= Task goal =
The reply should contain the full listing exactly as written and no pictures at all.

= Provided data =
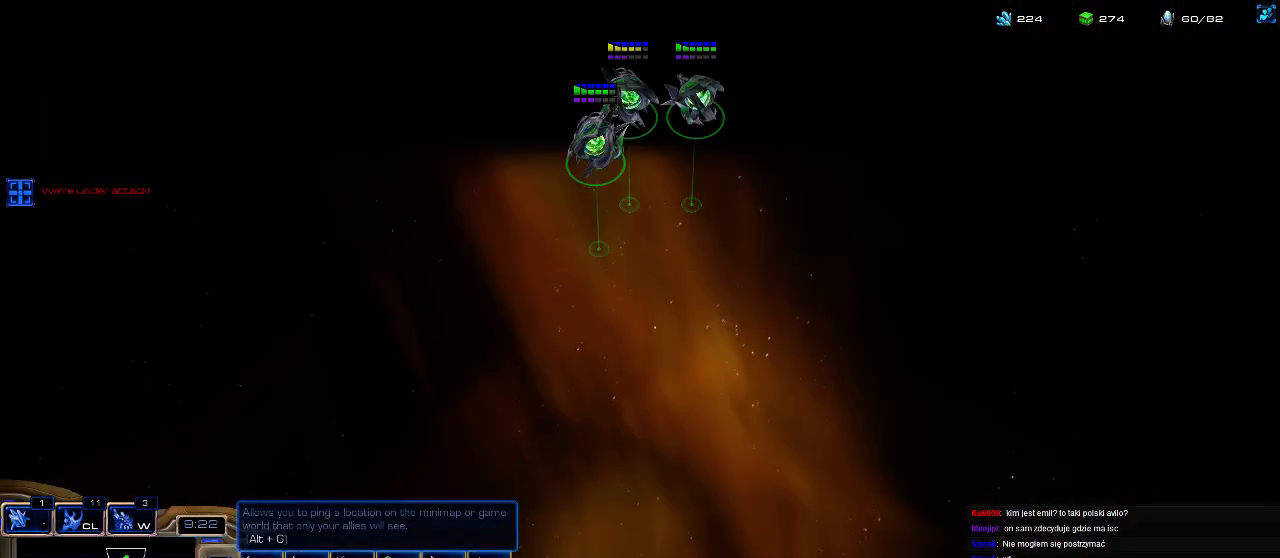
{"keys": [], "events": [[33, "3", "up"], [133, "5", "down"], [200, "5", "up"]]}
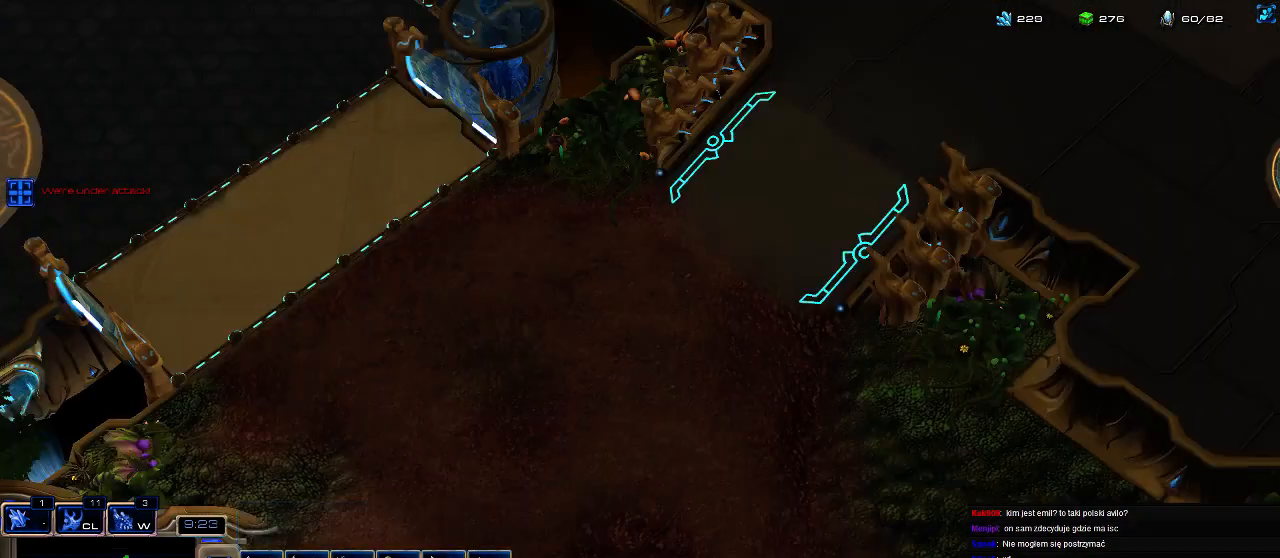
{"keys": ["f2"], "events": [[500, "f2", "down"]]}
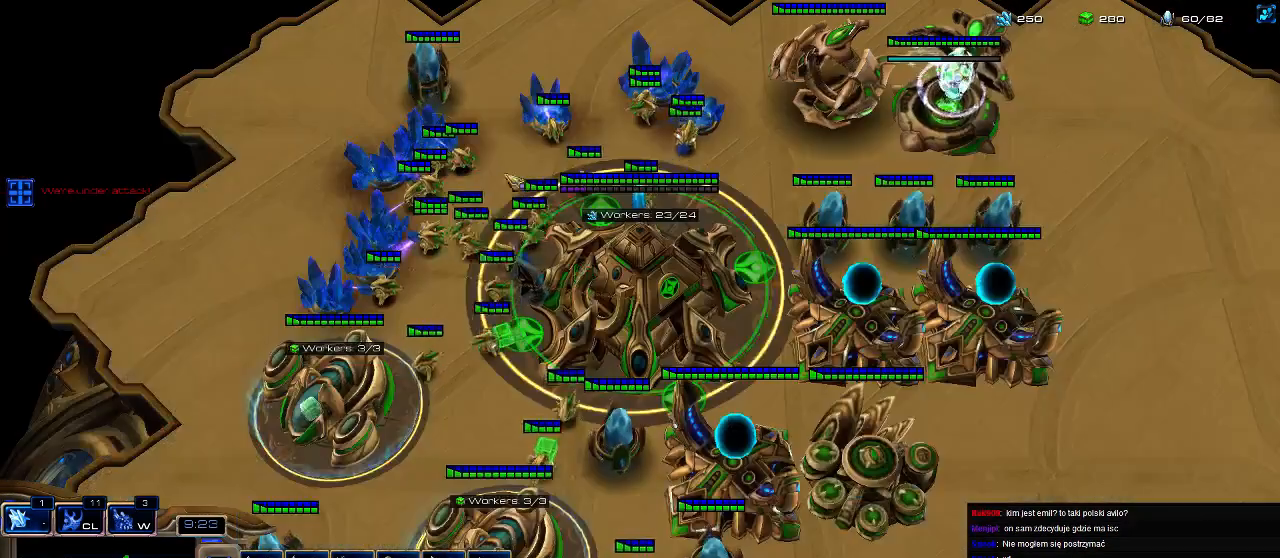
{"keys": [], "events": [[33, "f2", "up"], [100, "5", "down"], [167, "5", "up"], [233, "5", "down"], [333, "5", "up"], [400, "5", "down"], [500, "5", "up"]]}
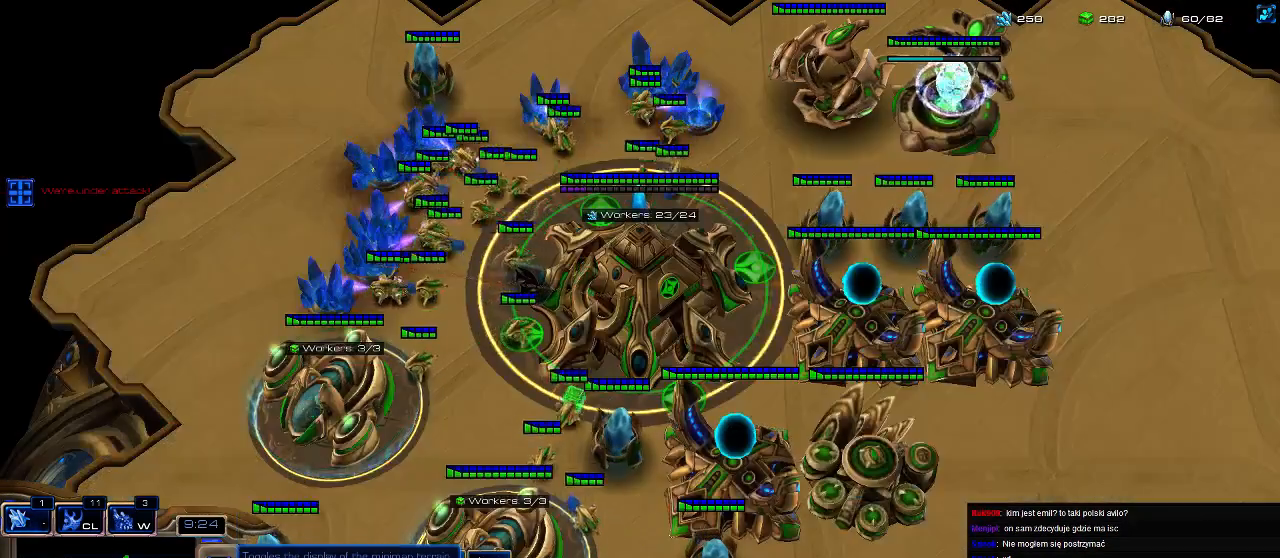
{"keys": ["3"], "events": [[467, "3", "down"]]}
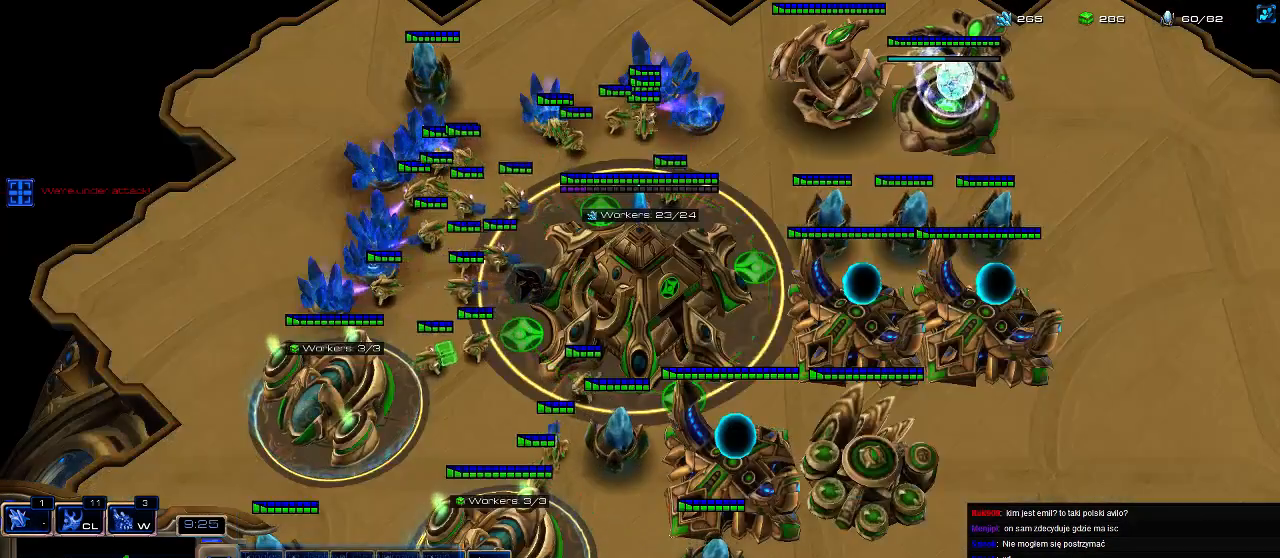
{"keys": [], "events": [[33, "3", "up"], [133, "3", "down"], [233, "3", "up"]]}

= Answer below =
{"keys": [], "events": [[33, "3", "up"], [133, "5", "down"], [200, "5", "up"]]}
{"keys": ["f2"], "events": [[500, "f2", "down"]]}
{"keys": [], "events": [[33, "f2", "up"], [100, "5", "down"], [167, "5", "up"], [233, "5", "down"], [333, "5", "up"], [400, "5", "down"], [500, "5", "up"]]}
{"keys": ["3"], "events": [[467, "3", "down"]]}
{"keys": [], "events": [[33, "3", "up"], [133, "3", "down"], [233, "3", "up"]]}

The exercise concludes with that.